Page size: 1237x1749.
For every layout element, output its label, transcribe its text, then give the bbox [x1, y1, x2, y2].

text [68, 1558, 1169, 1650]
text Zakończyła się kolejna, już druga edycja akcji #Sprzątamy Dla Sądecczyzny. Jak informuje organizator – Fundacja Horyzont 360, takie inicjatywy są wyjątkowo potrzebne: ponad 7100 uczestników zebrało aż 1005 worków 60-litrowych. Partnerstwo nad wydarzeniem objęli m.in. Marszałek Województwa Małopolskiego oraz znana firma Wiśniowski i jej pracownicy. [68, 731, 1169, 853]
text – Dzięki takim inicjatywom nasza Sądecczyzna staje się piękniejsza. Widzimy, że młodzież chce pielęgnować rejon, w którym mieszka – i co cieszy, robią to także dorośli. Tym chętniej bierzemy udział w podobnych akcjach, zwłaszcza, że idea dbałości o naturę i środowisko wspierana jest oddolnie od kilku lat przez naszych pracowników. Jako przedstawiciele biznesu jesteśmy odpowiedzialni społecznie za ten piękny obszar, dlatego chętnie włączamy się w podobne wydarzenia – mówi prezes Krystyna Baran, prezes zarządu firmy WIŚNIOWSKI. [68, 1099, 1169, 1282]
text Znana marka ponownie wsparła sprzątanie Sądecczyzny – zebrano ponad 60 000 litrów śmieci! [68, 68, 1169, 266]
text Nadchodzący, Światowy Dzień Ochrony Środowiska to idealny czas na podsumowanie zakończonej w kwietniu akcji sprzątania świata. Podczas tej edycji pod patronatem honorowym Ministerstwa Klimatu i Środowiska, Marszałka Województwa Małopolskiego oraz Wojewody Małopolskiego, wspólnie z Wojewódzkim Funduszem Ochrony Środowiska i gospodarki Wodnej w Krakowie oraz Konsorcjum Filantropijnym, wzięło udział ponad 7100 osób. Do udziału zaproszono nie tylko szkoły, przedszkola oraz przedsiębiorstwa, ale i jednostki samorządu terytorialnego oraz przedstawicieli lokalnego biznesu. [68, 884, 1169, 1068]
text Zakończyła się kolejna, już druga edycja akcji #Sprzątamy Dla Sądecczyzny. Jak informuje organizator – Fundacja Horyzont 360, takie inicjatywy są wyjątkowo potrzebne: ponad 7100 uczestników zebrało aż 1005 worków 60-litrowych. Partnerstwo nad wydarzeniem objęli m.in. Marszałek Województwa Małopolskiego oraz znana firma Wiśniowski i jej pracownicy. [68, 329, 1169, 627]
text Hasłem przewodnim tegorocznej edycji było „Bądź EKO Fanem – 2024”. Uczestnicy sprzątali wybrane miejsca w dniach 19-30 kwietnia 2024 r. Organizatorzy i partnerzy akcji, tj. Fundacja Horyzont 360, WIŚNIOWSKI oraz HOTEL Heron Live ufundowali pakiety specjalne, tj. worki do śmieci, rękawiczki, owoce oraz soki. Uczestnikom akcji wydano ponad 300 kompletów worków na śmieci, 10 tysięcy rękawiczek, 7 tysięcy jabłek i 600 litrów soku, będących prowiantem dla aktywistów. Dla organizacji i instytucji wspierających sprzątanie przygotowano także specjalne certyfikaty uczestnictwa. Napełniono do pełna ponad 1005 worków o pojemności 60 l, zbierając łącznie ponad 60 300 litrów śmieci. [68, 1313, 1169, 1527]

Job item
Up to and including the line with "For every layout", write out the records above exactly, starting from their first line.

Your solution
Page size: 1237x1749.
For every layout element, output its label, transcribe its text, then give the bbox [x1, y1, x2, y2].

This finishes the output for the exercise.